Director's Statement
More than 260,000 meters of 35mm documentary nitrate film footage from the Dutch film archives served as the source material for this documentary. In a span of ninety minutes the film aims to show how the Netherlands administered its colony as a colonial enterprise and what the relations were like at the time. The usual commentary has been omitted and in its place poems and songs in Bahasa Indonesia have been included in a digital sound composition.

In Mother Dao the Turtlelike, the viewer sees how the colonial machinery in the 1920s was implanted in a world so different from Western Europe. He or she will witness various phenomena and aspects of that colonial enterprise - then at its peak - which, thanks to cinematography, were recorded. The shoots for the more than one thousand 35mm nitrate documentary films took place in the Dutch West Indies between 1912 and about 1933. All belong to the collections of the two Dutch film archives, and in the meantime the main corpus has been preserved.

TASKS TO PERFORM:
• a. List every year or decade given in the director's statement.
• b. In the director's statement, rewrite the passage between "Director's Statement" and "digital sound composition.", inclusive, changing "poems" to "verses".
• c. Write the next few sentences of the director's statement about Mother Dao the Turtlelike, beginning after its final sentence.

RECORDED DATA:
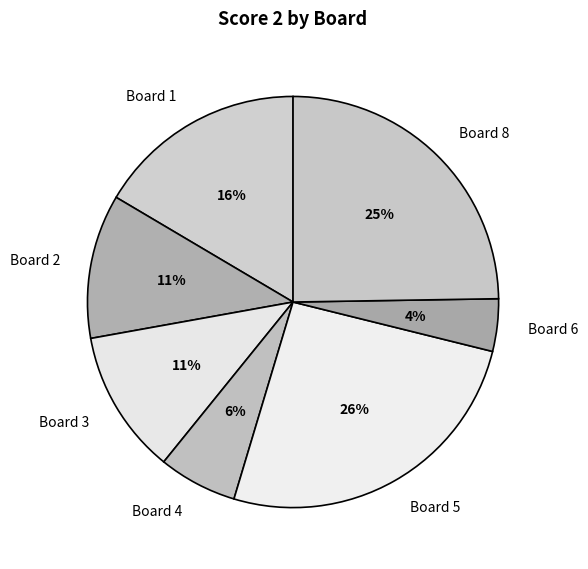

To the nearest percent, what portion does Board 4 represent?

6%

ANSWERS FOR THIS EXERCISE:
• a. 1920s, 1912, 1933

• b.
Director's Statement
More than 260,000 meters of 35mm documentary nitrate film footage from the Dutch film archives served as the source material for this documentary. In a span of ninety minutes the film aims to show how the Netherlands administered its colony as a colonial enterprise and what the relations were like at the time. The usual commentary has been omitted and in its place verses and songs in Bahasa Indonesia have been included in a digital sound composition.

• c.
The documentary starts with a shortened version of the legend of the inhabitants of Nias, an isle to the West of Sumatra. It was told that the earth was created by Mother Dao. When standing on the beach, the inhabitants of the island could see the horizon half curved like the shell of a turtle. So they called the creator of the world'Mother Dao the turtlelike.' At some point in time eternal, she collected the dirt off her body and kneaded it on her knee into a ball. That was the world. Later, she became pregnant, without knowing a man, and gave birth to a girl and a boy. They were the first people and they lived in a fertile world. And it was this fertile world that attracted the Europeans, and especially the Dutch, in their colonial endeavors.

Mother Dao the Turtlelike has been screened at forty-eight international film festivals and has received eighteen awards and prizes, among them five Golden Awards. The film was proclaimed the best Dutch film of 1995.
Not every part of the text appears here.